How to perform cross-validation correctly when selecting Multi-Objective features?

xiaoniuniu
xiaoniuniu New Altair Community Member
edited November 5 in Community Q&A

 

 

Hello everyone, I am a master student in China and a fan of RapidMiner. However, the time to enter the community is still relatively short and has always been a self-study phase. Thanks to Rapidminer staff, Allie's help, taught me how to post in the RM community. So yes, this is the first time I asked me in such a warm community.

I have recently read a few blog posts, including four articles on multi-objective optimization feature selection and four articles on correct cross-validation (these blog posts are all from Mr. Ingo). I feel inspired. This is worth my further study. My current confusion is that in the fourth blog post on correct cross-validation (https://rapidminer.com/blog/learn-right-way-validate-models-part-4-accidental-contamination/), Ingo Mr. Ms. said that it is to avoid accidentally contaminating data through feature selection. As a result, Ingo conducted cross-validation outside, and internally also had a cross-validation.

In the third multi-objective optimization feature selection blog (https://rapidminer.com/blog/multi-objective-optimization-feature-selection/), Ingo provided a process that directly selects evolutionary features and does not Perform cross-validation. I have been wondering whether it is necessary to conduct cross-validation on the outside in order to achieve the above mentioned correct cross-validation blog mentioned in the avoidance of feature selection to bring about data pollution.
But in multi-objective optimization I do not know how to establish such a process. I want to ask
1. Do you need to add the correct cross-validation step outside? If necessary, how to establish this process? I hope partners and experts help me establish such a correct process. (I have included processes provided by Mr Ingo's blog .It is multi-objective optimization feature selection, and the other is correct cross-validation to avoid  accidental contaminationdue to feature selection. How do I merge them?) 
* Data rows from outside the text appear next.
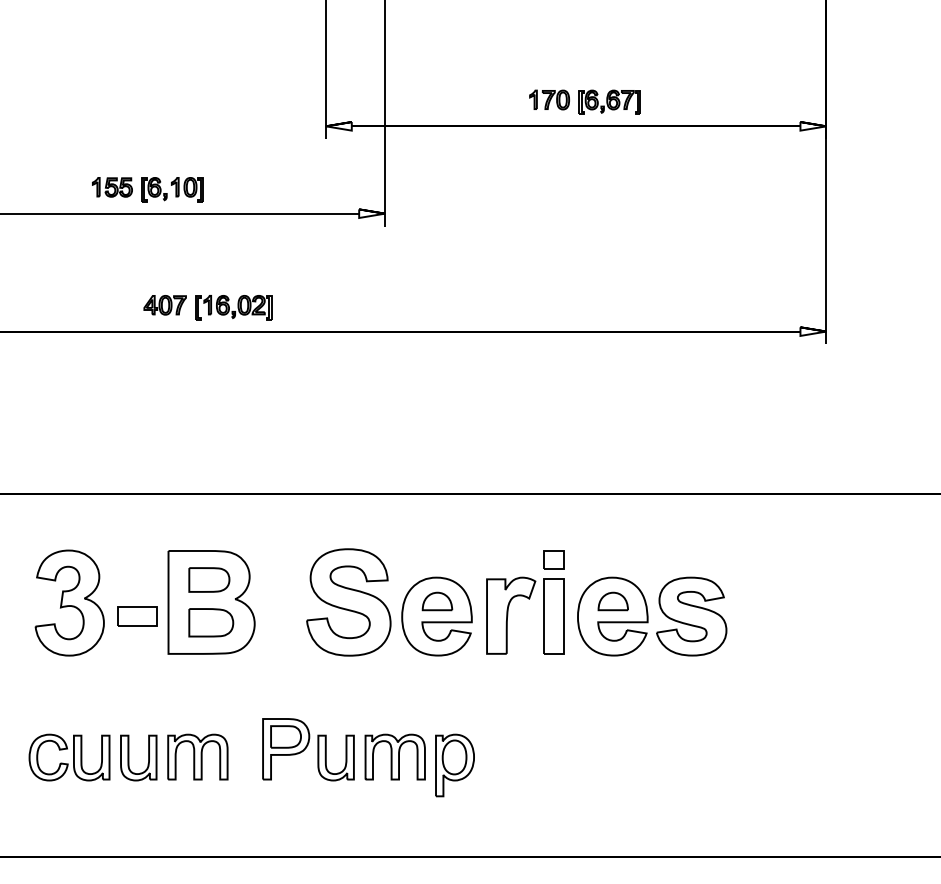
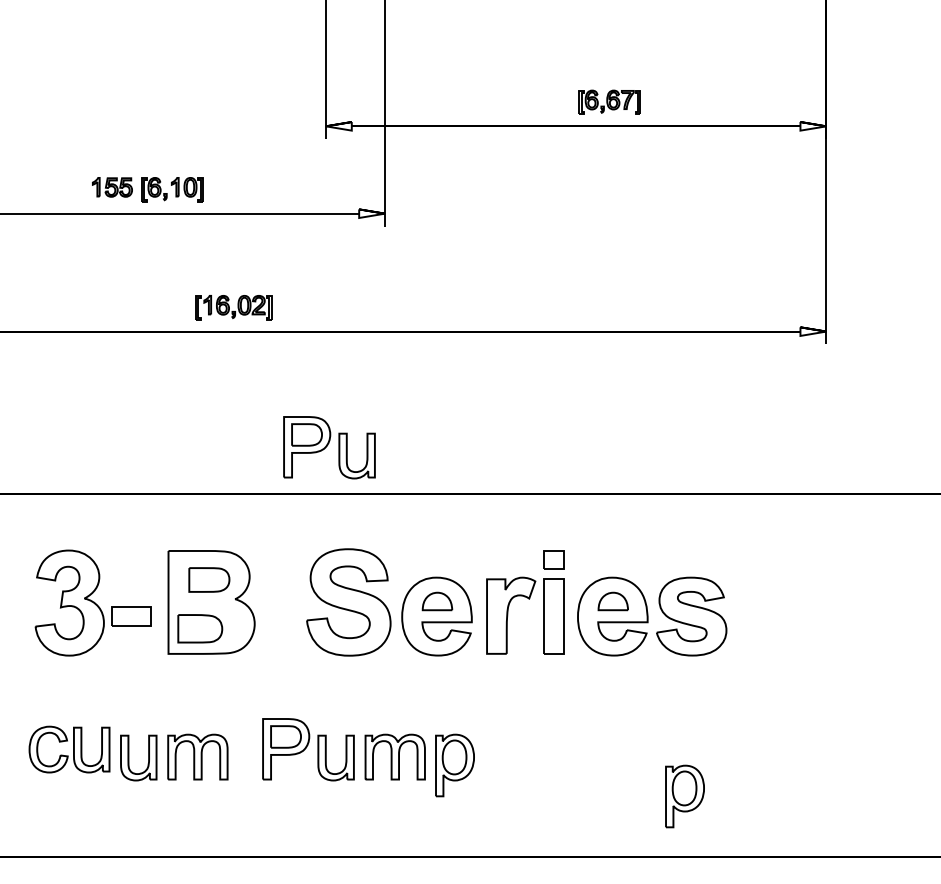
part at (549, 99): present -> none
part at (164, 305): present -> none
part at (329, 447): none -> present
part at (137, 616) position: (137, 616) -> (131, 616)
part at (211, 622) position: (211, 622) -> (200, 628)
part at (69, 757) position: (69, 757) -> (69, 749)
part at (684, 796): none -> present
2. If there is no need to merge, I also want to listen to the reasons given by my partners and teachers.
Sincerely thanks

Answers

  • xiaoniuniu
    xiaoniuniu New Altair Community Member

    This is the two accompanying rmps for the above text, uploaded. It is also Mr. Ingo's process, and I hope to get everyone's help.

  • xiaoniuniu
    xiaoniuniu New Altair Community Member



     

     

     









    Sorry, the above was not sent completely, this is this





  • sgenzer
    sgenzer
    Altair Employee

    cc @IngoRM

     

     

  • xiaoniuniu
    xiaoniuniu New Altair Community Member

    still nobody reply me..

  • RNarayan
    RNarayan New Altair Community Member
    edited May 2021
    I've struggled with understanding and applying this too. Is the outer cross-validation suggested in the Data Contamination blog a purist view?
    While it seems to make logical sense, is it that the practical implementation of such a nested cross-validation results in too many iterations that make the run-time prohibitive?

    What's more, the processes generated by AutoML also don't seem to have nested CVs both for Parameter Optimisation and Feature Engineering, just a single inner CV within the PO and FE operators which is consistent with all other examples of PO and FE provided.

    Can someone please clear the air on this?